FORMER Zimbabwe coach Roy Barreto has joined an elite band of high-profile sportsmen who have spoken out against the regime of President Robert Mugabe.
Until this week only two major stars in
Zimbabwe, fast bowler Henry Olonga and renowned wicketkeeper and batsman Andy Flower, had stood up against Mugabe, but the former Warriors mentor joined the famous pair in Portugal at the weekend to participate in a “black armband” protest.
Barreto told the media that the crisis in Zimbabwe was affecting everyone, including sports personalities, and he joined the Zim Vigil activists in Portugal to add his weight to their message.

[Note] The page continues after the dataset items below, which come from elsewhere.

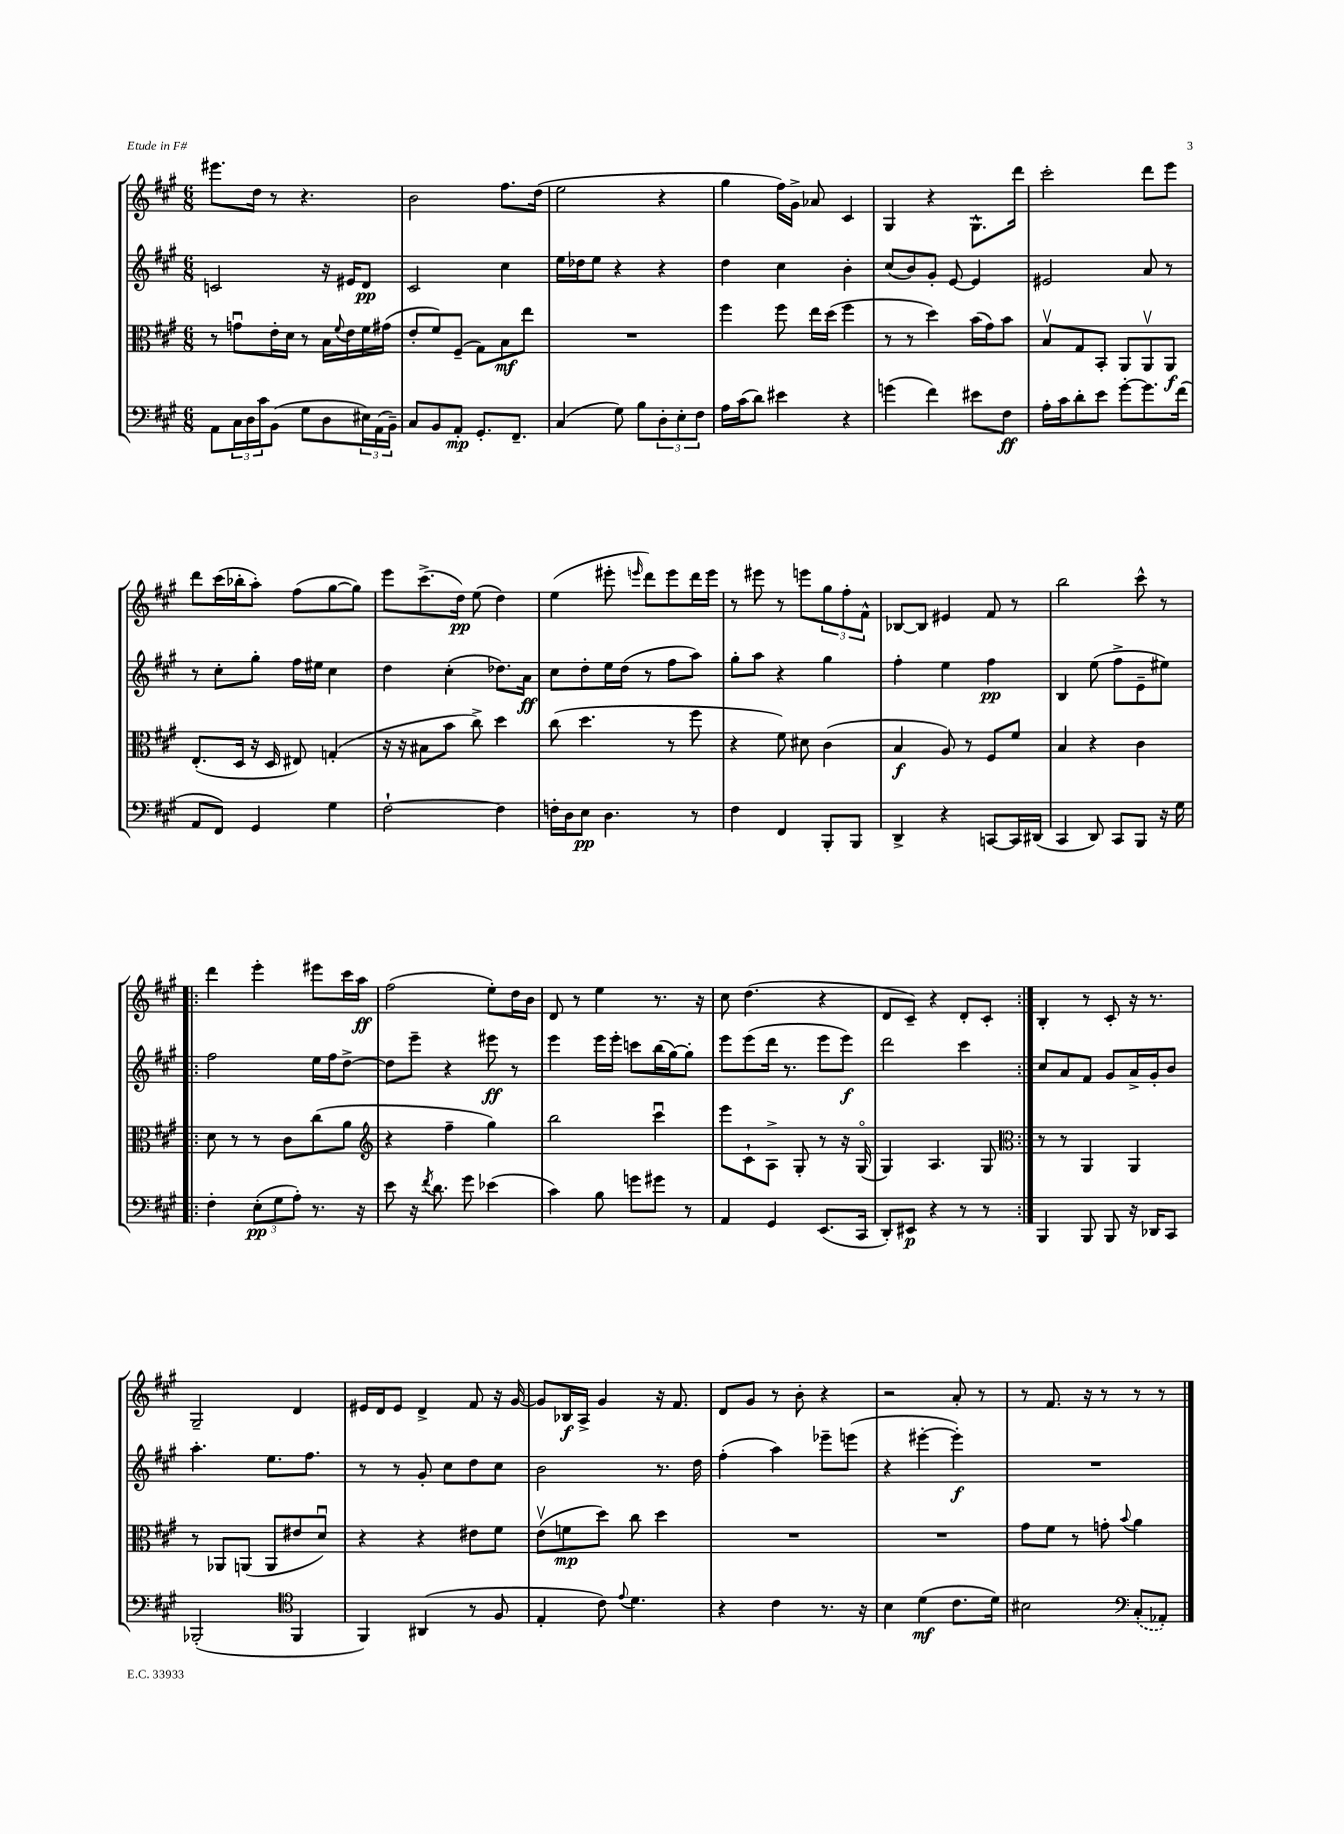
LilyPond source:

<<
\new StaffGroup <<
\new Staff = "s0" {
    \clef treble \key a \major \numericTimeSignature \time 6/8
    eis'''8. d''16 r8 r4. |
    b'2 fis''8. d''16( |
    e''2 r4 |
    gis''4 fis''16) gis'16-> aes'8 cis'4 |
    gis4 r4 gis8.-^ d'''16 |
    cis'''2-. d'''8 e'''8 |
    d'''8 cis'''16( bes''16-. a''8-.) fis''8( gis''8~ gis''8) |
    e'''8 cis'''8.->( d''16\pp) e''8( d''4) |
    e''4( eis'''8-. \grace { e'''16 } d'''8) e'''8 d'''16 e'''16 |
    r8 eis'''8 r8 e'''8 \tuplet 3/2 { gis''8 fis''8-. fis'8-^ } |
    bes8~ bes8 eis'4 fis'8 r8 |
    b''2 cis'''8-^ r8 |
    \repeat volta 2 { d'''4 e'''4-. eis'''8 cis'''16 a''16\ff |
    fis''2( e''8-.) d''16 b'16 |
    d'8 r8 e''4 r8. r16 |
    cis''8 d''4.( r4 |
    d'8 cis'8--) r4 d'8-. cis'8-. | }
    b4-. r8 cis'8-. r16 r8. |
    gis2-- d'4 |
    eis'16 d'16 eis'8 d'4-> fis'8 r16 gis'16~ |
    gis'8 bes16\f a16-> gis'4 r16 fis'8. |
    d'8 gis'8 r8 b'8-. r4 |
    r2 a'8-. r8 |
    r8 fis'8. r16 r8 r8 r8 \bar "|." |
}
\new Staff = "s1" {
    \clef treble \key a \major \numericTimeSignature \time 6/8
    c'2 r16 eis'16 d'8\pp |
    cis'2 cis''4 |
    e''16 des''16 e''8 r4 r4 |
    d''4 cis''4 b'4-. |
    cis''8( b'8) gis'8-. e'8~ e'4 |
    eis'2 a'8 r8 |
    r8 cis''8-. gis''8-. fis''16 eis''16 cis''4 |
    d''4 cis''4-.( des''8.) a'16\ff |
    cis''8 d''8-. e''16 d''16( r8 fis''8 a''8) |
    gis''8-. a''8 r4 gis''4 |
    fis''4-. e''4 fis''4\pp |
    b4 e''8( fis''8-> e'8-- eis''8) |
    \repeat volta 2 { fis''2 e''16 fis''16 d''8~-> |
    d''8 e'''8-- r4 eis'''8\ff r8 |
    e'''4 e'''16 e'''16-. c'''8 b''16( gis''16~) gis''8-. |
    e'''8 e'''8( d'''16 r8. e'''8 e'''8\f) |
    d'''2 cis'''4 | }
    cis''8 a'8 fis'8 gis'8 a'16-> gis'16-. b'8 |
    a''4.-. e''8. fis''8. |
    r8 r8 gis'8-. cis''8 d''8 cis''8 |
    b'2 r8. d''16 |
    fis''4-.( a''4) ees'''8-- e'''8( |
    r4 eis'''4~-. eis'''4-.\f) |
    R2. \bar "|." |
}
\new Staff = "s2" {
    \clef alto \key a \major \numericTimeSignature \time 6/8
    r8 g'8\downbow e'16-. d'16 r8 b16 \appoggiatura { fis'8 } e'16 fis'16 gis'16( |
    e'8-. fis'8) fis8--( gis8) b8\mf e''8 |
    R2. |
    fis''4 fis''8 e''16 d''16( fis''4 |
    r8 r8 d''4) b'16( gis'16) b'8 |
    b8\upbow gis8 b,8-. a,8 a,8\upbow a,8\f |
    e8.-.( d16 r16 d16 eis8) g4-.( |
    r16 r16 bis8 b'8 cis''8->) d''4 |
    cis''8( d''4. r8 fis''8 |
    r4 fis'8) dis'8 cis'4( |
    b4\f a8) r8 fis8 fis'8 |
    b4 r4 cis'4 |
    \repeat volta 2 { d'8 r8 r8 cis'8 cis''8( a'8 |
    \clef treble r4 fis''4-- gis''4) |
    b''2 cis'''4\downbow |
    e'''8 cis'8-! a8-> gis8-. r8 r16 gis16\flageolet( |
    gis4) a4. gis8 | }
    \clef alto r8 r8 a,4 a,4 |
    r8 aes,8 a,8( a,8 eis'8 d'8\downbow) |
    r4 r4 eis'8 fis'8 |
    e'8\upbow( f'8\mp d''8) cis''8 d''4 |
    R2. |
    R2. |
    gis'8 fis'8 r8 g'8-. \appoggiatura { b'8 } a'4 \bar "|." |
}
\new Staff = "s3" {
    \clef bass \key a \major \numericTimeSignature \time 6/8
    a,8 \tuplet 3/2 { cis16 d16 cis'16 } b,8( gis8 d8 \tuplet 3/2 { eis16) a,16( b,16--) } |
    cis8 b,8 a,8-.\mp gis,8.-. fis,8.-- |
    cis4( gis8) b8 \tuplet 3/2 { d8-. e8-. fis8 } |
    a16 cis'16( d'8) eis'4 r4 |
    g'4( fis'4) eis'8 fis8\ff |
    a16-. cis'16 d'8-. e'8 gis'8~-. gis'8. fis'16( |
    a,8 fis,8) gis,4 gis4 |
    fis2~-! fis4 |
    f16-. d16 e8\pp d4. r8 |
    fis4 fis,4 b,,8-. b,,8 |
    d,4-> r4 c,8~ c,16 dis,16( |
    cis,4 d,8) cis,8 b,,8 r16 gis16 |
    \repeat volta 2 { fis4-. \tuplet 3/2 { e8-.\pp( gis8 a8-.) } r8. r16 |
    e'8 r16 \acciaccatura { fis'8 } d'8. gis'8 ees'4( |
    cis'4) b8 g'8 gis'8 r8 |
    a,4 gis,4 e,8.( cis,16 |
    d,8-.) eis,8\p r4 r8 r8 | }
    b,,4 b,,8 b,,8 r16 des,16 cis,8 |
    bes,,2-.( \clef tenor fis,4 |
    fis,4) ais,4( r8 fis8 |
    e4-. cis'8) \appoggiatura { e'8 } d'4. |
    r4 cis'4 r8. r16 |
    b4 d'4\mf( cis'8. d'16) |
    bis2 \clef bass \once \slurDashed cis8-.( aes,8-.) \bar "|." |
}
>>
>>
\layout { \context { \Score \remove "Bar_number_engraver" } }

More than 30 activists travelled from London to Lisbon and voiced their disaffection with Mugabe’s presence at the EU-Africa summit, given his human rights record.
Barreto said the protests were very successful as they raised awareness on the crisis in the country.
He said both delegates to the summit and ordinary Portuguese residents were left very clear on what the problems in Zimbabwe were about.
The veteran coach had stints with Highlanders, Zimbabwe Saints, Shu-Shine and Black Rhinos in Zimbabwe before coaching Free State Stars, Manning Rangers and Orlando Pirates in South Africa.
Asked if he will go back to coach teams in Zimbabwe, Barreto said he would only go back once things normalised.
Commentators have in the past urged sports personalities with a huge fan base to use their clout and speak out against abuses in the country.
Olonga and Flower fled Zimbabwe after they wore black armbands during a match in which they “mourned the death of democracy in Zimbabwe” in 2003. — Kick Off.